• _Collected material_:

-----

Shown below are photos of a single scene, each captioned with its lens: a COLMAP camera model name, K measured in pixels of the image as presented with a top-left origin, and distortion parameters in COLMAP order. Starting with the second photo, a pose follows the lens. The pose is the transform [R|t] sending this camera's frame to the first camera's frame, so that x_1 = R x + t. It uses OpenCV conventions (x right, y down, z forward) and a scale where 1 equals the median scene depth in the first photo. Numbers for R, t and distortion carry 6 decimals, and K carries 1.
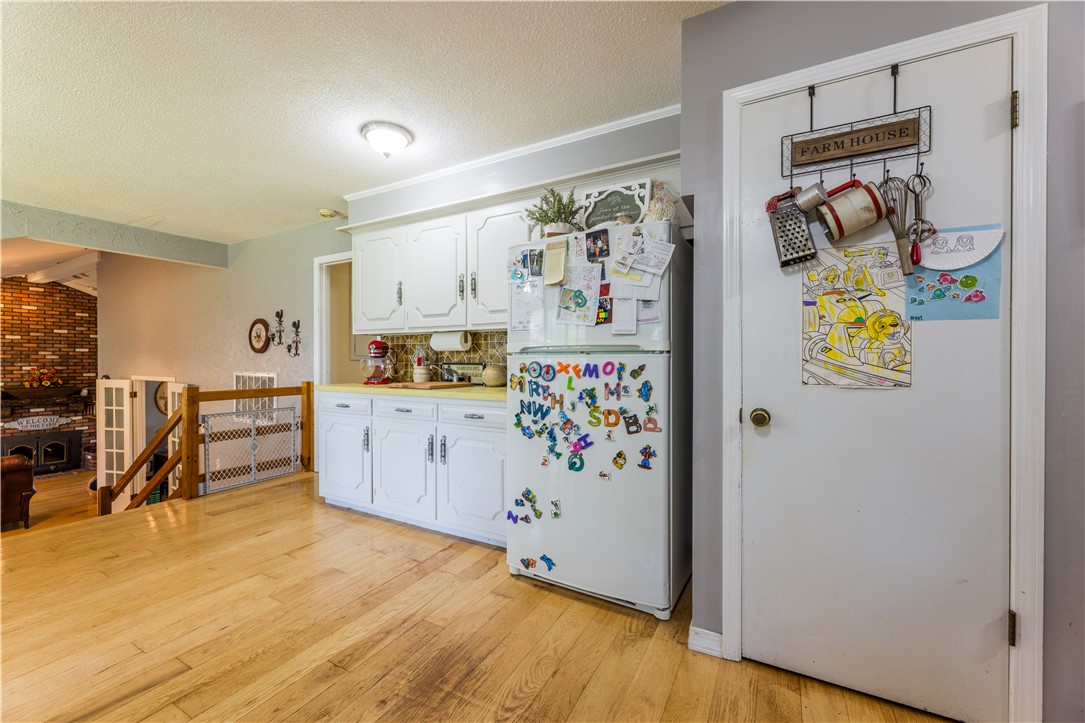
lens RADIAL K [[437.9, 0, 543.2], [0, 437.9, 358.3], [0, 0, 1]] dist [-0.001872, -0.000672]
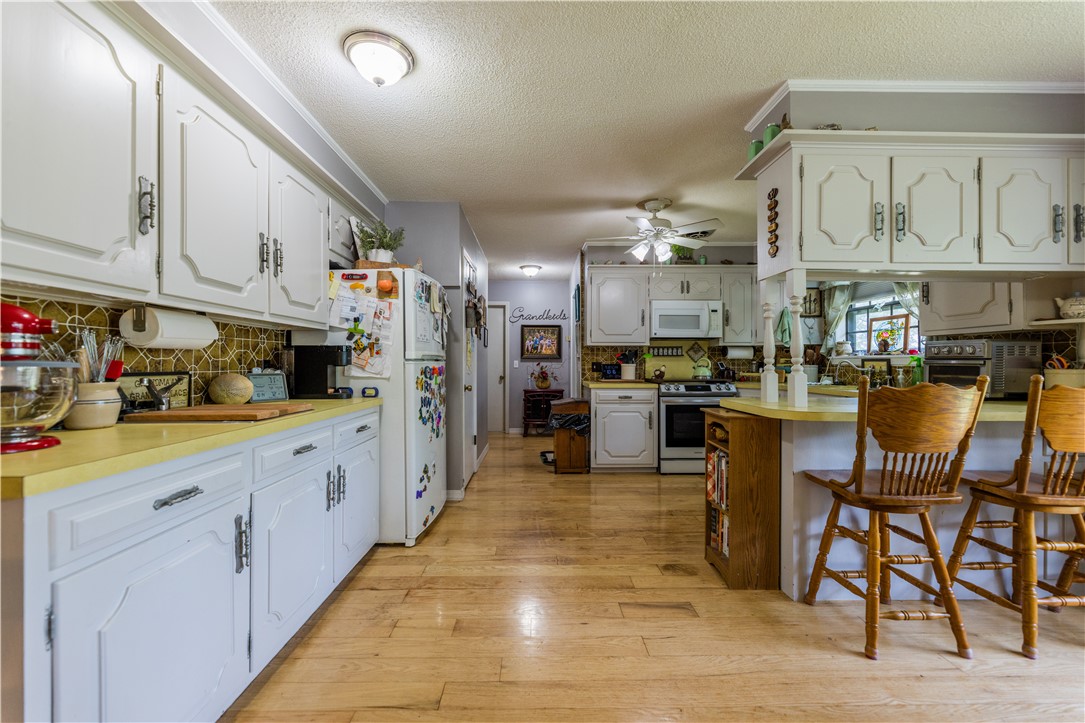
lens RADIAL K [[437.9, 0, 542.7], [0, 437.9, 363.8], [0, 0, 1]] dist [-0.001872, -0.000672]
pose [[-0.500563, 0.001484, 0.865699, -1.038705], [0.004123, 0.999991, 0.000670, 0.000517], [-0.865690, 0.003905, -0.500565, 1.052484]]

-----

• _Task description_: Reproduce the entire listing above word for word, leaving out the pictures.

• _Answer area_:
Shown below are photos of a single scene, each captioned with its lens: a COLMAP camera model name, K measured in pixels of the image as presented with a top-left origin, and distortion parameters in COLMAP order. Starting with the second photo, a pose follows the lens. The pose is the transform [R|t] sending this camera's frame to the first camera's frame, so that x_1 = R x + t. It uses OpenCV conventions (x right, y down, z forward) and a scale where 1 equals the median scene depth in the first photo. Numbers for R, t and distortion carry 6 decimals, and K carries 1.
lens RADIAL K [[437.9, 0, 543.2], [0, 437.9, 358.3], [0, 0, 1]] dist [-0.001872, -0.000672]
lens RADIAL K [[437.9, 0, 542.7], [0, 437.9, 363.8], [0, 0, 1]] dist [-0.001872, -0.000672]
pose [[-0.500563, 0.001484, 0.865699, -1.038705], [0.004123, 0.999991, 0.000670, 0.000517], [-0.865690, 0.003905, -0.500565, 1.052484]]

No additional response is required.